Signs on corrugated plastic–A Country Road/A Tree/Evening–had been fixed to wooden telephone polls all over town with roofing nails and zip ties. Who knew what the hell they meant, or even noticed them next to the Clarkson for City Council, Roof Repair and other political and commercial signs that litter our neutral grounds and cityscape in postdiluvial New Orleans? But as it turns out, those first signs, looking every bit as much the disposable junk as the others, were genuine contemporary art, made by Paul Chan, a New York art star. They gave notice to the city, however obliquely, using the opening stage directions of the play–Samuel Beckett’s Waiting for Godot–that he was to stage on two consecutive weekends in two of the most devastated neighborhoods in America.

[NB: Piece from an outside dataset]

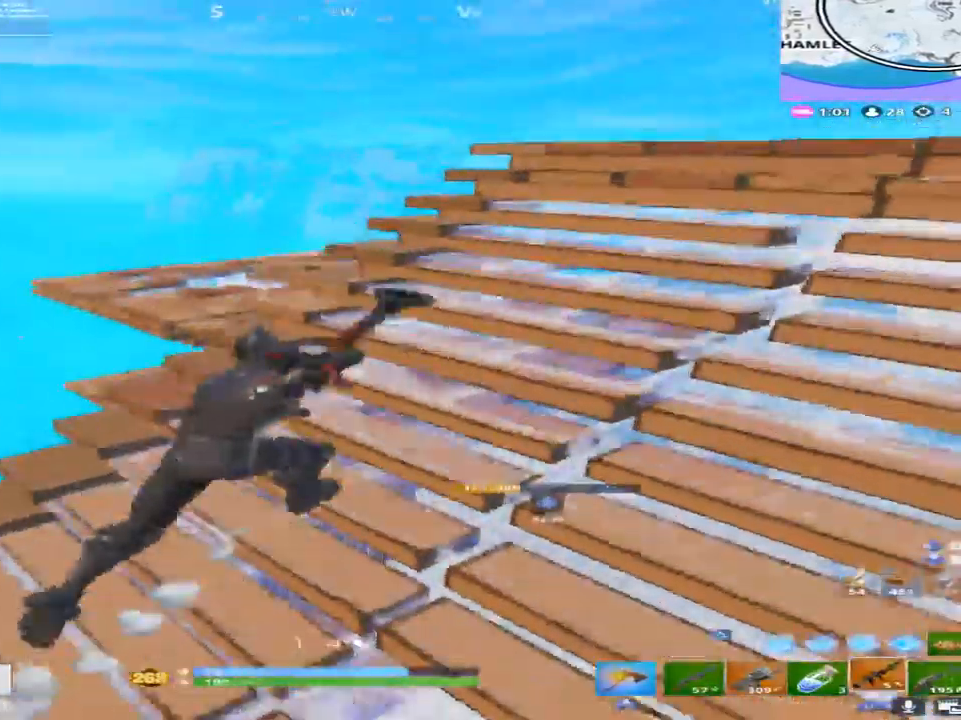
{"buttons": [], "left_stick": "up-right", "right_stick": "down", "events": []}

The ambiguity of the signs did not inhibit a packed house for each of the five nights the play was performed for free in New Orleans. Indeed, it was only planned for four nights–two in the Lower Ninth Ward and two in Gentilly. But Chan, the Classical Theater of Harlem–which staged the play here and in New York–and Creative Time, a New York nonprofit dedicated to public art, which produced and funded the visionary endeavor, added a fifth night after turning back hundreds of people from the performances in the abandoned Lower Ninth Ward.
After the lucky few hundred folks who made it in the first night ate gumbo and were then drawn to bleachers a couple of blocks away by a brass band and dancers from The Big Nine Social Aid and Pleasure Club, a de rigueur homage to the city’s vernacular culture, people took their seats. The stage, an abandoned intersection, was in the midst of several wasted city blocks where aggressive local flora had begun reclaiming the neighborhood as a backswamp, now that bulldozers had cleared most of the homes destroyed following Hurricane Katrina. The play was framed in the distance, like the curtain at the back of a stage, against a newly built concrete flood wall, whose earlier incarnations–in 2005 during Katrina and in 1965 during Hurricane Betsy–had failed to keep the water at bay.
The Rev. Charles Duplessis introduced the premiere and invoked the lost lives specific to this “charming spot” on “this bitch of an earth,” as Beckett’s characters later said. “Where you are sitting is where someone’s home was…. People lost their lives right in this area,” Duplessis explained with great solemnity, clearing the air momentarily of the joyful music that still rang in our ears.
And then the familiar, repetitive, morally ambiguous play began. Two tramps, Vladimir and Estragon, talking, waiting for Godot, trying to pass the time, despairing. Pozzo and Lucky appearing, then disappearing. The boy coming to tell the tramps that Godot would not be coming today, “but surely tomorrow.” Roughly the same thing occurring in the second act.